Essentially, key/primary controls are identified, weighed, and reviewed to understand residual risk better.
How can this be effectively accomplished for cybersecurity internal controls? I bet you know where this is going. The CAT tool helps management enhance oversight and management of cybersecurity by:
- Identifying factors contributing to and determining the institution’s overall cyber risk.
- Assessing the institution’s cybersecurity preparedness.
- Evaluating whether the institution’s cybersecurity preparedness is aligned with its inherent risks.
- Determining risk management practices and controls that are needed or require enhancement and actions to be taken to achieve the desired state.
- Informing risk management strategies.
By using the tool, FIs can determine cybersecurity risks and weaknesses so they know which internal controls to prioritize and then assess and monitor their effectiveness.
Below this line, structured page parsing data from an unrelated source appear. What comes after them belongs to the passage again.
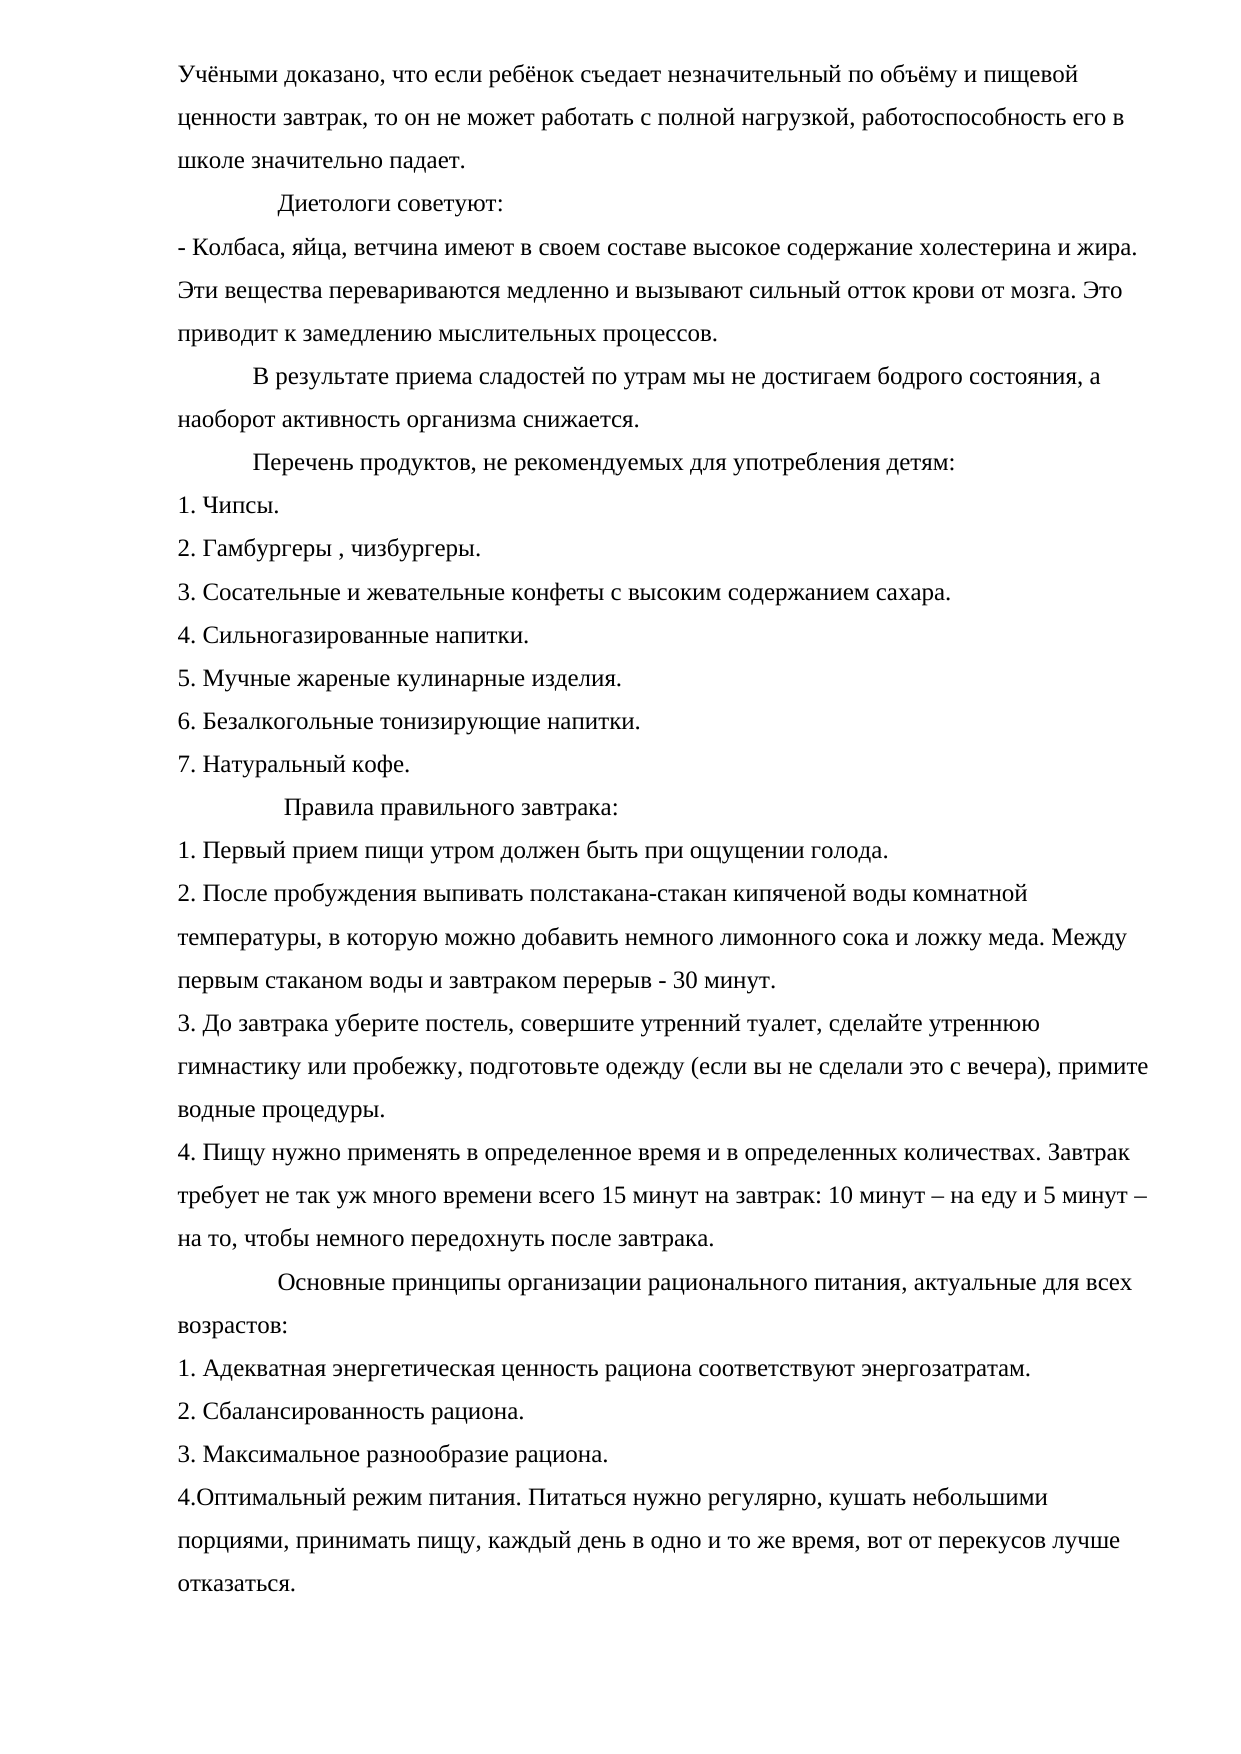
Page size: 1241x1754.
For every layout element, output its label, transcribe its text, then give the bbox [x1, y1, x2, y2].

text 3. Максимальное разнообразие рациона. [177, 1439, 1152, 1468]
text 6. Безалкогольные тонизирующие напитки. [177, 706, 1152, 735]
text 5. Мучные жареные кулинарные изделия. [177, 663, 1152, 692]
text 2. Гамбургеры , чизбургеры. [177, 533, 1152, 562]
text 4.Оптимальный режим питания. Питаться нужно регулярно, кушать небольшими порциями, принимать пищу, каждый день в одно и то же время, вот от перекусов лучше отказаться. [177, 1482, 1152, 1597]
text 7. Натуральный кофе. [177, 749, 1152, 778]
text 1. Первый прием пищи утром должен быть при ощущении голода. [177, 835, 1152, 864]
text В результате приема сладостей по утрам мы не достигаем бодрого состояния, а наоборот активность организма снижается. [177, 361, 1152, 433]
text 4. Сильногазированные напитки. [177, 620, 1152, 648]
text 3. До завтрака уберите постель, совершите утренний туалет, сделайте утреннюю гимнастику или пробежку, подготовьте одежду (если вы не сделали это с вечера), примите водные процедуры. [177, 1008, 1152, 1123]
text 3. Сосательные и жевательные конфеты с высоким содержанием сахара. [177, 577, 1152, 605]
text 2. После пробуждения выпивать полстакана-стакан кипяченой воды комнатной температуры, в которую можно добавить немного лимонного сока и ложку меда. Между первым стаканом воды и завтраком перерыв - 30 минут. [177, 878, 1152, 993]
text 1. Адекватная энергетическая ценность рациона соответствуют энергозатратам. [177, 1353, 1152, 1382]
text 4. Пищу нужно применять в определенное время и в определенных количествах. Завтрак требует не так уж много времени всего 15 минут на завтрак: 10 минут – на еду и 5 минут – на то, чтобы немного передохнуть после завтрака. [177, 1137, 1152, 1252]
text 1. Чипсы. [177, 490, 1152, 519]
text 2. Сбалансированность рациона. [177, 1396, 1152, 1425]
text Учёными доказано, что если ребёнок съедает незначительный по объёму и пищевой ценности завтрак, то он не может работать с полной нагрузкой, работоспособность его в школе значительно падает. [177, 59, 1152, 174]
text Основные принципы организации рационального питания, актуальные для всех возрастов: [177, 1267, 1152, 1338]
text Диетологи советуют: [177, 188, 1152, 217]
text - Колбаса, яйца, ветчина имеют в своем составе высокое содержание холестерина и жира. Эти вещества перевариваются медленно и вызывают сильный отток крови от мозга. Это приводит к замедлению мыслительных процессов. [177, 232, 1152, 347]
text Правила правильного завтрака: [177, 792, 1152, 821]
text Перечень продуктов, не рекомендуемых для употребления детям: [177, 447, 1152, 476]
When examiners come in looking to review specific internal controls, FIs should already know which controls will be of greatest interest to examiners and be assured that they are strong and align with the FI’s risk tolerance.
4 Tips to Avoid Misinterpreting Guidance
It’s easy to misinterpret guidance, but there are things you can do to avoid it.
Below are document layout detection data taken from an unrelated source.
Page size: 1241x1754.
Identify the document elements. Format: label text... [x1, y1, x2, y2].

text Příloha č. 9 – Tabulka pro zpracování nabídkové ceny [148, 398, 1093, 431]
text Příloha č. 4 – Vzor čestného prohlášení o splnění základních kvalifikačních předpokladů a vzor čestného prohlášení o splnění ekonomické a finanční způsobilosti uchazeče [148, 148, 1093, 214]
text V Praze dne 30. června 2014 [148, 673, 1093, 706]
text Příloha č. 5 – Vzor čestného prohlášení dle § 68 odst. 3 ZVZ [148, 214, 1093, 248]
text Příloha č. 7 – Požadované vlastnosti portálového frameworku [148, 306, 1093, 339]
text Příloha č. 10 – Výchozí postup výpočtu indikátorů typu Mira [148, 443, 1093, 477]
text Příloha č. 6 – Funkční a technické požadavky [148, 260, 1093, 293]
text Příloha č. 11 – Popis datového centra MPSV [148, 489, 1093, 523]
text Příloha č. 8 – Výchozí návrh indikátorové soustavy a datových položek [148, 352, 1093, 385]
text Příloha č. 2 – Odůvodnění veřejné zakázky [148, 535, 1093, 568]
- Doublecheck you’re using the most updated version. You don’t want to rely on an outdated guidance. Verify you’re using the most up-to-date regulation and guidance, especially when it comes to rapidly evolving areas like cybersecurity.
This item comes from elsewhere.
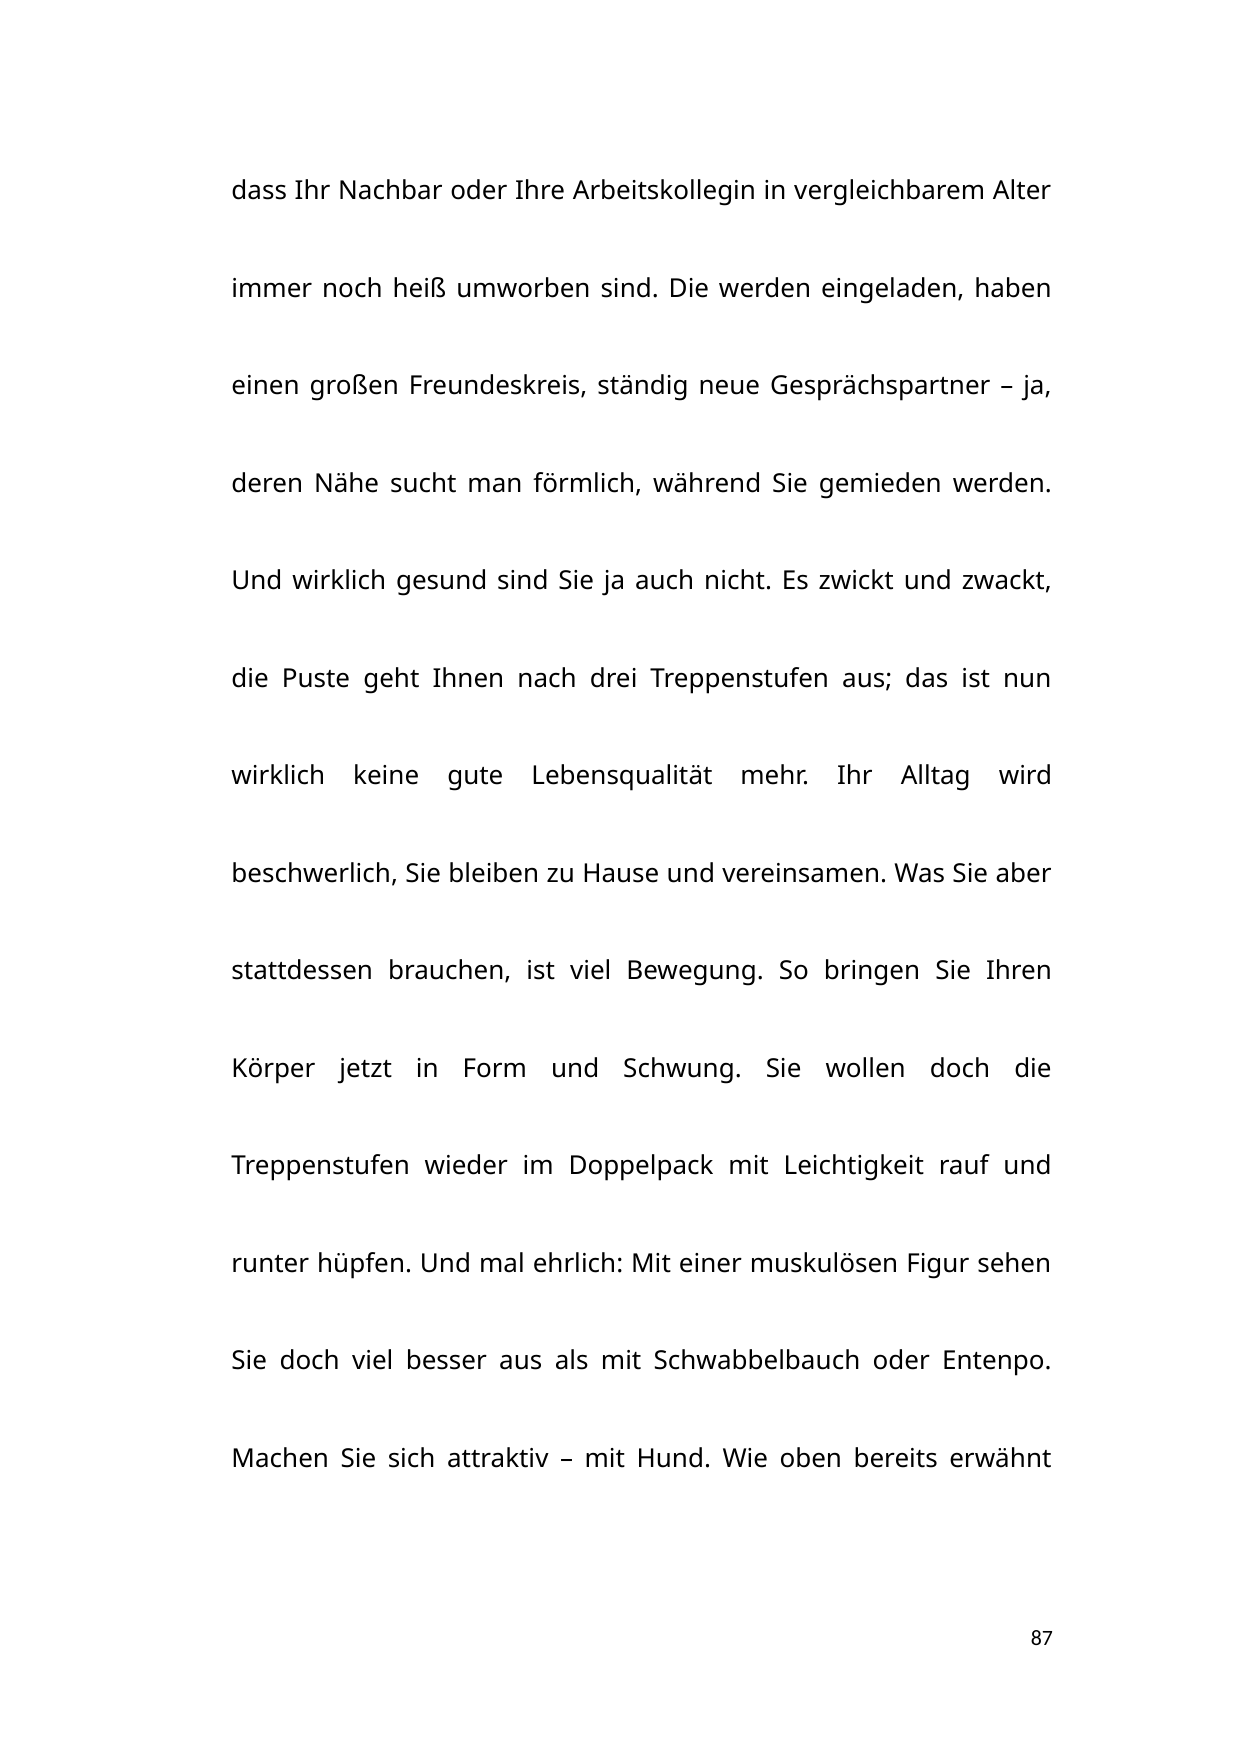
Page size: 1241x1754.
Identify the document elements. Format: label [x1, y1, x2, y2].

- If it’s too good to be true, it probably is. If you’re reading guidance and it’s making you really happy, step back, take a minute and re-read it again with a critical eye. If a huge regulatory burden was lifted or if the guidance was going to make banking simpler, you’d be hearing about it from banking media and your peers.
- Talk to your examiner. Your examiner wants you to succeed, and it’s wise to build a relationship with them. Don’t be afraid to reach out and talk to your examiner throughout the year when you’re confused by the nuance of guidance or regulation. They’ll appreciate that you’re dedicated to doing things correctly.
- Outsource interpretation. If you don’t have the time, the knowledge, and/or the desire to comb through regulations to understand what they mean, whether they apply to your FI, and how to implement them, that’s a task that can be outsourced as part of your compliance management system. When you leave it to experts, it can free you up to tackle other tasks.